■ EXERCISE DETAILS ■
Verbatim, and with nothing else, reproduce the data below from its first line through the line containing "With obvious interference present".

------ PROVIDED DATA

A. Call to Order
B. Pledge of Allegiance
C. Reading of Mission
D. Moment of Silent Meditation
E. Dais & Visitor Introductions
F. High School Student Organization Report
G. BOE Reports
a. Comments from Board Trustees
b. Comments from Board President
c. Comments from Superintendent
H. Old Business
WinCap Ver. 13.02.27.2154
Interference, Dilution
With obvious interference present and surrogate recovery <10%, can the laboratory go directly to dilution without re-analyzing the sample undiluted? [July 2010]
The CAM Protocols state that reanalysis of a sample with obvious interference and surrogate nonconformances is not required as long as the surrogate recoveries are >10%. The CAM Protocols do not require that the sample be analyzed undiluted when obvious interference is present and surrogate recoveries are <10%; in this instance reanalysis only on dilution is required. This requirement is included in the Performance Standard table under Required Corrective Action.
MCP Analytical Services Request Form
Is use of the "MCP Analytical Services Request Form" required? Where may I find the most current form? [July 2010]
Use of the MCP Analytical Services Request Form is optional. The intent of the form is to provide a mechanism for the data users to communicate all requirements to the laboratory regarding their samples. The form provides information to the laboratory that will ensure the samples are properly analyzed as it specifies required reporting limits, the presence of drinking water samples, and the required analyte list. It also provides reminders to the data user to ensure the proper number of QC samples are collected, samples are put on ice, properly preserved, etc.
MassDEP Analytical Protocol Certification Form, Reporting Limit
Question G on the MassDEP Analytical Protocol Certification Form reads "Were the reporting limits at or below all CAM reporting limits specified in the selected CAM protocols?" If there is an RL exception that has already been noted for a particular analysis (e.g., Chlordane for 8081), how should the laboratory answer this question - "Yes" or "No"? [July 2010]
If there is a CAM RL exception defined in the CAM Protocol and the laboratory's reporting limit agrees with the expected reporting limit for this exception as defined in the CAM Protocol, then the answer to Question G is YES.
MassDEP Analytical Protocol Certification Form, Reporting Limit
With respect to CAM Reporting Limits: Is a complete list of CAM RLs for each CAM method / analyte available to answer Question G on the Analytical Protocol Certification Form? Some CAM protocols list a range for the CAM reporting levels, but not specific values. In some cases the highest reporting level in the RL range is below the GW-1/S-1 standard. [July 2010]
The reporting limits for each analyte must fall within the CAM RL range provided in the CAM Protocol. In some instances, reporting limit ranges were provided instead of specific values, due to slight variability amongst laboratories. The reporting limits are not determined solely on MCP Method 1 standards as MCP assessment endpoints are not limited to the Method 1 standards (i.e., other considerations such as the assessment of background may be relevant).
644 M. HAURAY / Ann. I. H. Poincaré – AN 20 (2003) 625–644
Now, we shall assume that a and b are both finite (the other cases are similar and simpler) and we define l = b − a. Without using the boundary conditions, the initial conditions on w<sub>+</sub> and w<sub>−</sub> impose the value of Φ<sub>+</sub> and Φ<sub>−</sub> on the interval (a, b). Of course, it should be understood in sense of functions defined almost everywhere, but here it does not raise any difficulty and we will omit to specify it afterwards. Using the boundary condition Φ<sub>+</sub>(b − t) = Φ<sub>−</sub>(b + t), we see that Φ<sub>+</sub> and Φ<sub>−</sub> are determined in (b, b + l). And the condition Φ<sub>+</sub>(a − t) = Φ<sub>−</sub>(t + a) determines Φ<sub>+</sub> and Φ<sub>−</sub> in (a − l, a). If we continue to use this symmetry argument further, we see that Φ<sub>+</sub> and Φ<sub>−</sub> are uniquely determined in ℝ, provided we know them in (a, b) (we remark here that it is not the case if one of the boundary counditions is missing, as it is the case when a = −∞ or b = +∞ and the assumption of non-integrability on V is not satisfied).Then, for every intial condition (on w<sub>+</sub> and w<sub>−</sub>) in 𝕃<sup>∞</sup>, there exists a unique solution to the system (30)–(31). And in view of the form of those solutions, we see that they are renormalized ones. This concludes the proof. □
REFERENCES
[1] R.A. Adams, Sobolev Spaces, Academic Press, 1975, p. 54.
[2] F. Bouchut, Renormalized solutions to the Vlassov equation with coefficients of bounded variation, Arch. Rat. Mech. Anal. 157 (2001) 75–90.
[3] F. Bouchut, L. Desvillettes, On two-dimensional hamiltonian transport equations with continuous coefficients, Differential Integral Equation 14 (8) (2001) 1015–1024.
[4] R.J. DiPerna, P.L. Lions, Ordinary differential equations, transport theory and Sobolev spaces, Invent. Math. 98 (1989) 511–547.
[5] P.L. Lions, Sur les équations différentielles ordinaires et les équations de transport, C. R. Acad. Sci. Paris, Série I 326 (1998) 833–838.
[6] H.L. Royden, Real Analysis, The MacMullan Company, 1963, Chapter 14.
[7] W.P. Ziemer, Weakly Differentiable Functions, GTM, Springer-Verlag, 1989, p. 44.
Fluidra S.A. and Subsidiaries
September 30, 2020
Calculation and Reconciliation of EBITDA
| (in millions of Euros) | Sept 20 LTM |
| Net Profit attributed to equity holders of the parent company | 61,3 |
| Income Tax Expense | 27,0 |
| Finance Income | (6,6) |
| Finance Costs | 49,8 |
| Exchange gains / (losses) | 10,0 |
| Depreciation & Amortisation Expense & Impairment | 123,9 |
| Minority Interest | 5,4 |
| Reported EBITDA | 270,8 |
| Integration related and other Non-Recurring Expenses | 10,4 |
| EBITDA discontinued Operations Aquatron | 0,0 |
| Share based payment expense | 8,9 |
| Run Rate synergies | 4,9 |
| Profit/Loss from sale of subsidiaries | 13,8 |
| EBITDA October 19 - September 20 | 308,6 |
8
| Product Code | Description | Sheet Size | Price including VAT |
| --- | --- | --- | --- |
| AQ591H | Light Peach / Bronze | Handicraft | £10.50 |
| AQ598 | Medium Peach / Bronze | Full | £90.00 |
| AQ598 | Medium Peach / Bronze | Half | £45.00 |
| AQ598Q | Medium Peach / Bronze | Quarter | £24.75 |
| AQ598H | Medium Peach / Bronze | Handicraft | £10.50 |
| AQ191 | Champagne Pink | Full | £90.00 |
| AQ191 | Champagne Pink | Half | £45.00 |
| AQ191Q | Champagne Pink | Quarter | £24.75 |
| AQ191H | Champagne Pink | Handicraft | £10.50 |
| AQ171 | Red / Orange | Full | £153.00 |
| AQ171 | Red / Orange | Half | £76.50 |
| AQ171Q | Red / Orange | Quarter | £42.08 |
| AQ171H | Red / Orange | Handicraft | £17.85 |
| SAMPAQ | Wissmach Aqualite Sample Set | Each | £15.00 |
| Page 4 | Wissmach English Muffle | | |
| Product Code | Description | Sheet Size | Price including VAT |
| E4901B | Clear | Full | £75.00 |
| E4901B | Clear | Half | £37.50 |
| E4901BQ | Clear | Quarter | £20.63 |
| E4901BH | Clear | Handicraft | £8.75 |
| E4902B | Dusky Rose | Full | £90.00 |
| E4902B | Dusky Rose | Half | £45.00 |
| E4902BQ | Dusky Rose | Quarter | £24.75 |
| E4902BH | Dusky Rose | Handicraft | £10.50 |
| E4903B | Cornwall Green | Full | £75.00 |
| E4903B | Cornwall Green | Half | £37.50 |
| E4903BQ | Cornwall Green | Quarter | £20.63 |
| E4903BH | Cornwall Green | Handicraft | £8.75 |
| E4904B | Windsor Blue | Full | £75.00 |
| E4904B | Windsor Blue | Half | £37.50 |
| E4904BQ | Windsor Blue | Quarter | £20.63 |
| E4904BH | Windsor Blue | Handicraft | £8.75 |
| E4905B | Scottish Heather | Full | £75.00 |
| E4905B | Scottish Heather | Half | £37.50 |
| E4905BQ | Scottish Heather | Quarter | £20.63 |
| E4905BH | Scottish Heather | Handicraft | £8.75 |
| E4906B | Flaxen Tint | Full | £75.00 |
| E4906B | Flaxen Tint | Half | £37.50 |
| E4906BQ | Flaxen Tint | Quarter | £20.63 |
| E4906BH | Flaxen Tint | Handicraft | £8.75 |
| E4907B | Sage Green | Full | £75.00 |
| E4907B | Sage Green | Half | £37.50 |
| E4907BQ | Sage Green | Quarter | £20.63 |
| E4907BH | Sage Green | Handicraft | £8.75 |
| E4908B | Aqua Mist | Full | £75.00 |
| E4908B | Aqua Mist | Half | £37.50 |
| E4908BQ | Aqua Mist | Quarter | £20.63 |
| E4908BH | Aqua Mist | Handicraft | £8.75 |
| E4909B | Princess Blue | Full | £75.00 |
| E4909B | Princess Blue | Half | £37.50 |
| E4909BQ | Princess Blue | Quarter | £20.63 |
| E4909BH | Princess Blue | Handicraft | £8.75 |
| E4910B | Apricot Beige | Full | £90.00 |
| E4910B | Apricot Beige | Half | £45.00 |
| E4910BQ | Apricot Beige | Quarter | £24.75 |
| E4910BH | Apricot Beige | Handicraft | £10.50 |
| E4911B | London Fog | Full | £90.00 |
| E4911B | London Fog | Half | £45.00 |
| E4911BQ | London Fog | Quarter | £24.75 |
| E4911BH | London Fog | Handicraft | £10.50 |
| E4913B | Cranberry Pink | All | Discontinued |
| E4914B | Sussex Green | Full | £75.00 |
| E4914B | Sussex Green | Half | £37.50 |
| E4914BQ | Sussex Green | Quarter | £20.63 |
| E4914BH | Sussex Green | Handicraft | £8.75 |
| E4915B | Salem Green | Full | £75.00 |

------------

■ RESPONSE TO THE EXERCISE ■
A. Call to Order
B. Pledge of Allegiance
C. Reading of Mission
D. Moment of Silent Meditation
E. Dais & Visitor Introductions
F. High School Student Organization Report
G. BOE Reports
a. Comments from Board Trustees
b. Comments from Board President
c. Comments from Superintendent
H. Old Business
WinCap Ver. 13.02.27.2154
Interference, Dilution
With obvious interference present and surrogate recovery <10%, can the laboratory go directly to dilution without re-analyzing the sample undiluted? [July 2010]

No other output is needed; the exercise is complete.